Le Secrétaire général du Parti de la Réforme d’ajouter : “lorsque l’on refuse à un citoyen sénégalais, le plein exercice de ses droits, c’est cela la première forme de violence“. “Lorsqu’on se fait justice soi-même, on installe la violence. C’est à tout cela que nous devons réfléchir“.
Pour l’ancien porte-parole du PS, “quand on est démocrate et républicain, il y a une manière d’agir. Nous avons des Cours et Tribunaux. Il appartient à ses institutions de trancher le débat contradictoire entre citoyens de notre pays. Quel que soit l’importance de la question, c’est comme ça que l’on agit en République et en démocratie. Et, il faut que nous, nous tenions fermement sur cette ligne. Il appartient au Conseil Constitutionnel de trancher la question. La rue ne tranche pas la question. Si, la rue tranche la question, c’est qu’on n’est plus dans un état de droit“.
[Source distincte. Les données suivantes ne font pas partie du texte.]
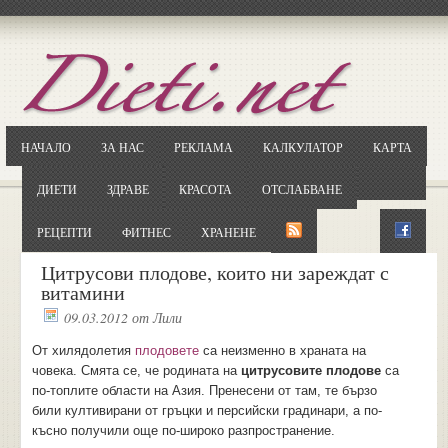
Отворете
Google.bg
Потърсете "Cloxy"
Кликнете на първия резултат
НАЧАЛО
ЗА НАС
РЕКЛАМА
КАЛКУЛАТОР
КАРТА
Копирайте първата дума от заглавието
... и я въведете в полето:
ДИЕТИ
ЗДРАВЕ
КРАСОТА
ОТСЛАБВАНЕ
Сваляне
РЕЦЕПТИ
ФИТНЕС
ХРАНЕНЕ
Цитрусови плодове, които ни зареждат с
витамини
09.03.2012
от
Лили
От хилядолетия
плодовете
са неизменно в храната на
човека. Смята се, че родината на
цитрусовите плодове
са
по-топлите области на Азия. Пренесени от там, те бързо
били култивирани от гръцки и персийски градинари, а по-
късно получили още по-широко разпространение.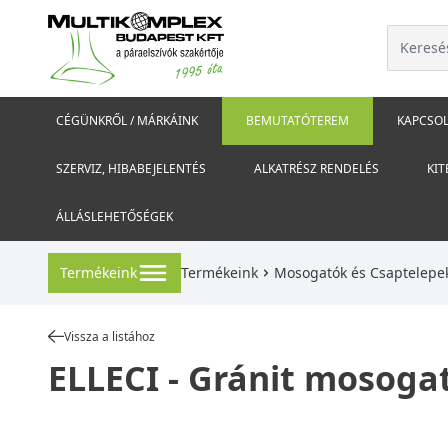
CÉGÜNKRŐL / MÁRKÁINK
BEMUTATÓTEREM
KAPCSOL
SZERVIZ, HIBABEJELENTÉS
ALKATRÉSZ RENDELÉS
KIT
ÁLLÁSLEHETŐSÉGEK
Termékeink
Termékeink
Mosogatók és Csaptelepe
Vissza a listához
ELLECI - Gránit mosoga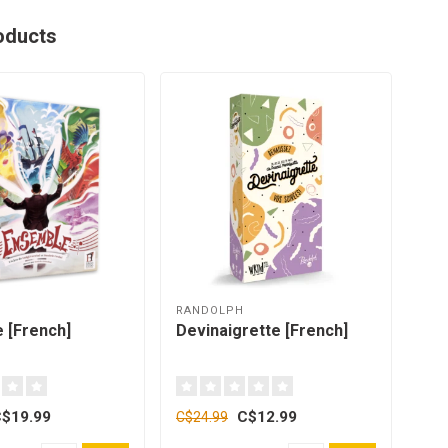
oducts
RANDOLPH
RAN
 [French]
Devinaigrette [French]
P p
$19.99
C$12.99
C$
C$24.99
Les bourdes de Babacar Gaye
S’il y en a un qui est complètement passé à côté de son sujet ce 23 décembre lors du congrès d’investiture de Me Wade, c’est bien Babacar Gaye, porte-parole national du PDS par ailleurs président de Conseil régional de Kaffrine. A défaut d’un fil conducteur, il a voulu faire dans l’improvisation devant l’assistance. Dans une République laïque, le voila qui demande à Cheikh Tidiane Sy de formuler des prières avant l’ouverture des travaux mais Me Wade saisit le chapelet pour rectifier, devant une assemblée hétéroclite regroupant forcément des Chrétiens et autres personnes d’autres obédiences religieuses. Il faut dire qu’à la veille de la fête de la nativité, la bourde pouvait difficilement être tolérée.
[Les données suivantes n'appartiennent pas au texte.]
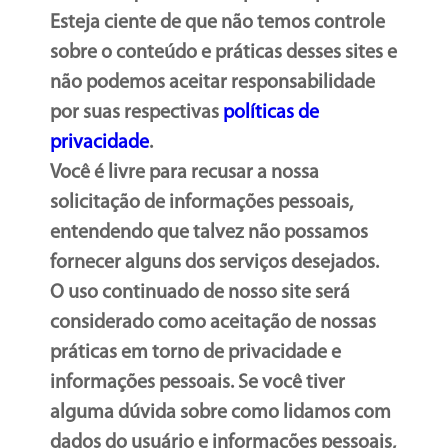
Esteja ciente de que não temos controle
sobre o conteúdo e práticas desses sites e
não podemos aceitar responsabilidade
por suas respectivas
políticas de
privacidade
.
Você é livre para recusar a nossa
solicitação de informações pessoais,
entendendo que talvez não possamos
fornecer alguns dos serviços desejados.
O uso continuado de nosso site será
considerado como aceitação de nossas
práticas em torno de privacidade e
informações pessoais. Se você tiver
alguma dúvida sobre como lidamos com
dados do usuário e informações pessoais,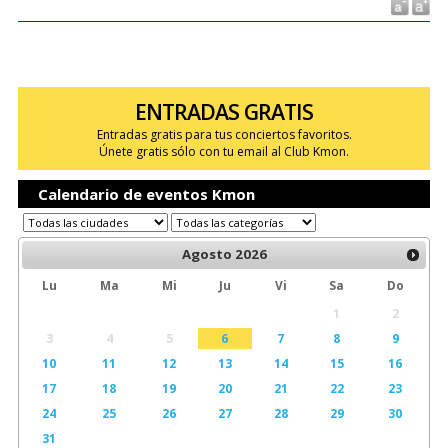
ENTRADAS GRATIS
Entradas gratis para tus conciertos favoritos.
Únete gratis sólo con tu email al Club Kmon.
Calendario de eventos Kmon
Agosto
2026
Lu
Ma
Mi
Ju
Vi
Sa
Do
1
2
3
4
5
6
7
8
9
10
11
12
13
14
15
16
17
18
19
20
21
22
23
24
25
26
27
28
29
30
31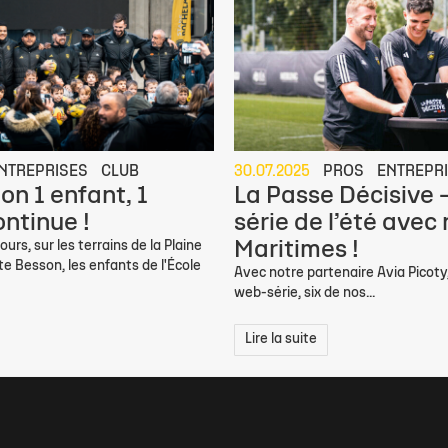
NTREPRISES
CLUB
30.07.2025
PROS
ENTREPR
on 1 enfant, 1
La Passe Décisive 
ontinue !
série de l’été avec
Maritimes !
jours, sur les terrains de la Plaine
e Besson, les enfants de l'École
Avec notre partenaire Avia Picoty,
web-série, six de nos...
Lire la suite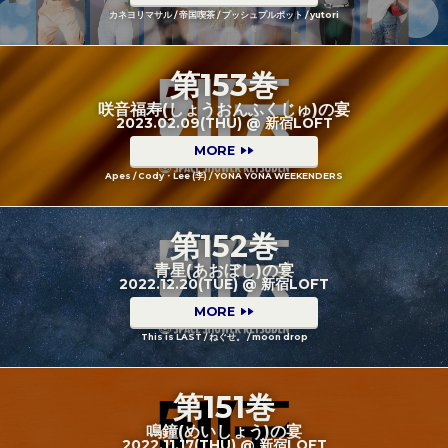
カネヨリマサル / 帝国喫茶 / プッシュプルポット / yutori
第153巻
咲音福寿(しょうおんふくじゅ)の宴
2023.02.09(THU) @ 新宿LOFT
MORE
Apes / Cody・Lee (李) / YONA YONA WEEKENDERS
第152巻
青星(あおぼし)の宴
2022.12.20(TUE) @ 新宿LOFT
MORE
This is LAST / ねぐせ。 / moon drop
第151巻
鳴鐘(めいしょう)の宴
2022.11.17(THU) @ 新宿LOFT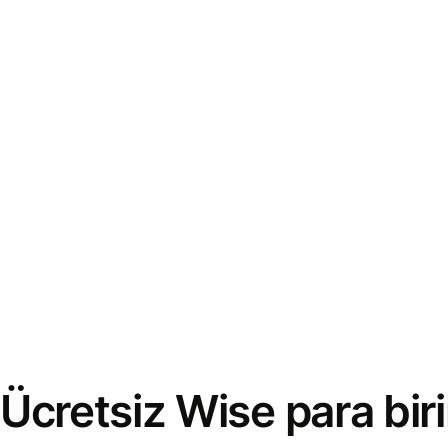
Ücretsiz Wise para bi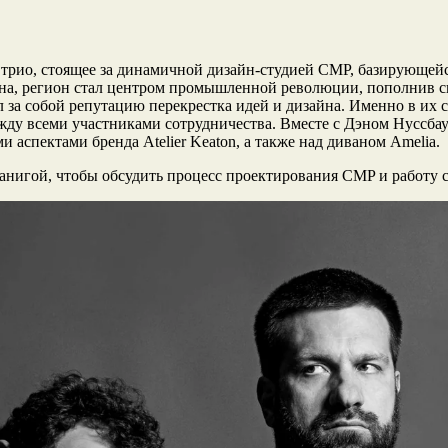
рио, стоящее за динамичной дизайн-студией CMP, базирующейся
ена, регион стал центром промышленной революции, пополнив св
 за собой репутацию перекрестка идей и дизайна. Именно в их 
жду всеми участниками сотрудничества. Вместе с Дэном Нуссба
аспектами бренда Atelier Keaton, а также над диваном Amelia.
нигой, чтобы обсудить процесс проектирования CMP и работу с A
Babacar Gaye invite plus tard Me Abdoulaye Wade à venir prendre la parole. Encore une erreur. Le Chef de l’Etat fait la sourde oreille et d’un geste de la main, lui signifie “NON“. Il appartenait à Pape Diop, d’ouvrir la cérémonie.
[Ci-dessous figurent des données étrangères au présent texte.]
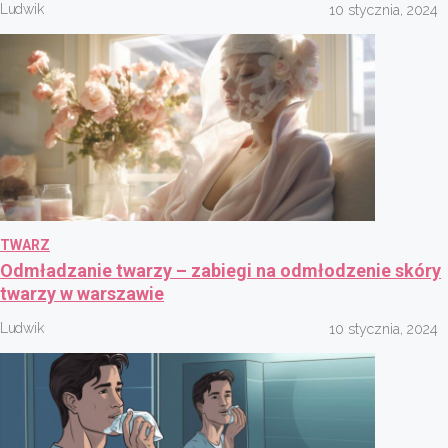
Ludwik
10 stycznia, 2024
TWARZ
Odmładzanie twarzy – zabiegi na odmłodzenie skóry
twarzy w warszawie
Ludwik
10 stycznia, 2024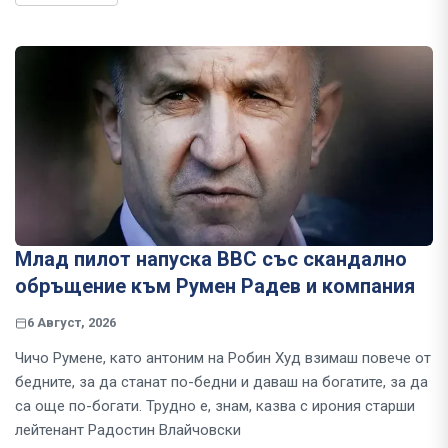
Млад пилот напуска ВВС със скандално
обръщение към Румен Радев и компания
6 Август, 2026
Чичо Румене, като антоним на Робин Худ взимаш повече от
бедните, за да станат по-бедни и даваш на богатите, за да
са още по-богати. Трудно е, знам, казва с ирония старши
лейтенант Радостин Влайчовски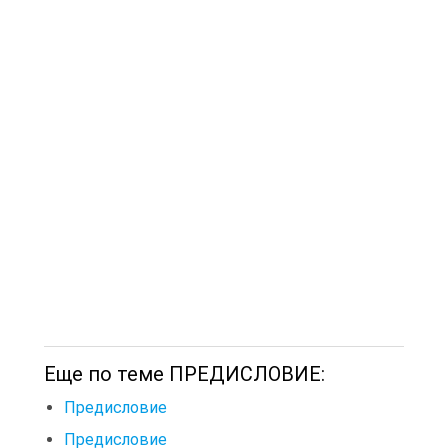
Еще по теме ПРЕДИСЛОВИЕ:
Предисловие
Предисловие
On croyait alors que M. Gaye allait se ressaisir. Que nenni ! Il invite à nouveau Wade à venir s’adresser à ses militants, las d’attendre. Le patron du PDS reste de marbre. Et les alliés, alors ?
La parole revient successivement à Djibo Kâ (délégué général des Fal 2012), Abdourahim Agne (SG du PR), Mamadou Diop Decroix (Aj /Pads), Iba Der Thiam (Coordonnateur de la Cap 21), Mbaye Diack (Secrétaire permanent des Fal 2012), Ahmet Khalifa Niasse (FAP), Aliou Dia (CRC), Ibrahima Seck Diop (Cap 21), etc.
Mais alors que Me Wade n’avait pas fini de faire son discours, Babacar Gaye met encore le pied dans le plat et siffle la fin du Congrès. La foule se disperse. C’était le couac de trop. Cette fois Wade sort le « sabre » et déclare : “Babacar Gaye vient de faire une erreur parce qu’il ne m’a pas écouté“. L’ancien président du Groupe parlementaire du PDS range alors ses feuilles et ne demande pas son reste.
Djibo Kâ flingue Benno
“Lisez cette affiche. Wade, we can! It’s very right“, a relevé d’emblée Djibo Leyti Kâ. “Nous FAL 2012, prenons l’engagement que vous serez réélu dès le 1er tour. Parce qu’en dix ans, vous avez beaucoup fait dans tous les domaines. Le Sénégal a besoin de vous plus que par le passé. Vous êtes un homme du présent malgré votre expérience de plus de 35 ans“, a ajouté le secrétaire général de l’URD.
Le ministre de l’Environnement ne terminera pas son discours sans toutefois jeter quelques pierres dans le jardin de l’opposition. “L’ex-Benno 1, 2, X. Il y a plus de 40 Benno maintenant, parce que c’était une chimère. Ne perdons pas de temps. Nous avons un bilan à défendre. Un bilan libéral certes, mais un bilan social“, souligne-t-il.